Are AI-Generated Works Public Domain in Mexico?
By Goodrich, Riquelme y Asociados

In a landmark decision issued on July 3, 2025, Mexico’s Supreme Court of Justice (SCJN) ruled that content created entirely by artificial intelligence cannot be protected under the country’s copyright laws and must be considered part of the public domain. The decision has stirred debate across legal, artistic, and technological sectors.
The case stemmed from an attempt by an entrepreneur to register the copyright of a digital avatar generated with the help of the Leonardo AI platform. He argued that his inputs—images and textual prompts—were creative enough to constitute authorship and even claimed that the AI should be credited with moral rights.

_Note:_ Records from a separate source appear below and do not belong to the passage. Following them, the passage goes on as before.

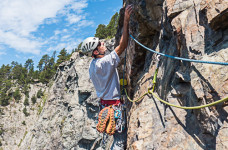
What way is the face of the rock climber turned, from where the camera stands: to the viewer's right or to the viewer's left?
to the viewer's right

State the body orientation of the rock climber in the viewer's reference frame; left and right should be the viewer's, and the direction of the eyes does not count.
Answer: facing away from the viewer and to the right of the viewer
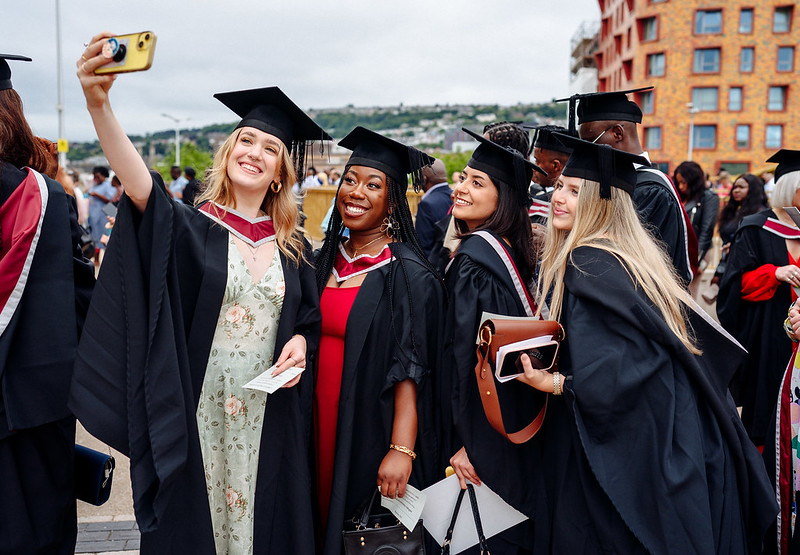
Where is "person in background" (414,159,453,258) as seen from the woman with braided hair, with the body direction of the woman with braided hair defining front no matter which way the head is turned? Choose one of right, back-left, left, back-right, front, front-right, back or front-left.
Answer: back-right

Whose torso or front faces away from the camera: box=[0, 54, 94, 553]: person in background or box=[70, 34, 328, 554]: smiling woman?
the person in background

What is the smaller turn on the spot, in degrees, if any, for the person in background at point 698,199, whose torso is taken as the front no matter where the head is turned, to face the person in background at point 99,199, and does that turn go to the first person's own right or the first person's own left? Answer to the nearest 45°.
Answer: approximately 45° to the first person's own right

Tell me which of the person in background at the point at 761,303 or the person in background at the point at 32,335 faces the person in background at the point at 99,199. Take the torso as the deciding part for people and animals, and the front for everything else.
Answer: the person in background at the point at 32,335

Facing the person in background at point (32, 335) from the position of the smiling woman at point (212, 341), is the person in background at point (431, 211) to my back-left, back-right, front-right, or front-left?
back-right

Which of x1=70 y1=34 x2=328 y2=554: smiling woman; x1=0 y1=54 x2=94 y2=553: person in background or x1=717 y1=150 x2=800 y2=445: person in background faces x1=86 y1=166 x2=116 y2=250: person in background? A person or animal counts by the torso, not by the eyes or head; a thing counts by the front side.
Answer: x1=0 y1=54 x2=94 y2=553: person in background

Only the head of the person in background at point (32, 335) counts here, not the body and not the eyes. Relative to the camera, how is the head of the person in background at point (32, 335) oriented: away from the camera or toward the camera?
away from the camera

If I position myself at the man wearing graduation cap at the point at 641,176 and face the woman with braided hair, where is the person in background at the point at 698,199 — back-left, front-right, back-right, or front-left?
back-right

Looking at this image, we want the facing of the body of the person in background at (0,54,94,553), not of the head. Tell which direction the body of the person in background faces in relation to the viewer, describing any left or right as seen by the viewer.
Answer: facing away from the viewer

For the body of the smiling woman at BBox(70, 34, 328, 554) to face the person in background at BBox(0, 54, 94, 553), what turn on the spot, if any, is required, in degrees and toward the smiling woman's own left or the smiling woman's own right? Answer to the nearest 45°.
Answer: approximately 90° to the smiling woman's own right
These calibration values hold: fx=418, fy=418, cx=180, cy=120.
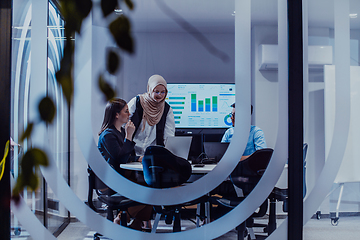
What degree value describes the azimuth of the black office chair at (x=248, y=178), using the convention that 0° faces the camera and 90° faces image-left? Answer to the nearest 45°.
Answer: approximately 90°

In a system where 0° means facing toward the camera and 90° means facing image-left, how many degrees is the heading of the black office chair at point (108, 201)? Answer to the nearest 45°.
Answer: approximately 270°

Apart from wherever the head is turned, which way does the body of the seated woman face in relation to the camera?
to the viewer's right

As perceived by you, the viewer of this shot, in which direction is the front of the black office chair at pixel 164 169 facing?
facing away from the viewer and to the right of the viewer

The National Copyright Institute (Indautor) rejected the request, stating that Mexican copyright law only recognizes human beings as authors. The businessman challenged the decision through a writ of amparo, which ultimately reached the SCJN.
In its resolution of Amparo Directo 6/2025, the Court’s Second Chamber unanimously upheld the previous rulings. Minister Lenia Batres Guadarrama, who authored the decision, emphasized that creativity, originality, and personal expression are essential elements of copyright protection and that these qualities can only be attributed to natural persons. The Court reaffirmed that the Mexican Federal Law on Copyright does not contemplate the possibility of recognizing machines or algorithms as authors, regardless of how sophisticated or autonomous they may appear.
The ruling underscores the Court’s position that AI-generated content, in the absence of human creative control over the expressive elements of the work, cannot be the subject of exclusive rights. This means that such content enters the public domain from the moment it is created and may be used freely by anyone. The justices acknowledged that while tools like generative AI may involve human input, this input must go beyond mere operation or configuration of the system to qualify for legal authorship.
The U.S. Copyright Office and courts in other jurisdictions, including the United Kingdom and Australia, have similarly concluded that authorship requires human contribution. However, questions remain over the threshold of human input required to turn AI-assisted content into a copyrightable work. In the Mexican context, the ruling does not close the door to works involving AI, but rather draws a line around those where no human authorship is demonstrable.
As AI tools become more widely used in publishing, music, marketing, and software development, legal systems around the world are likely to continue confronting the tension between technological advancement and traditional legal concepts of authorship and ownership.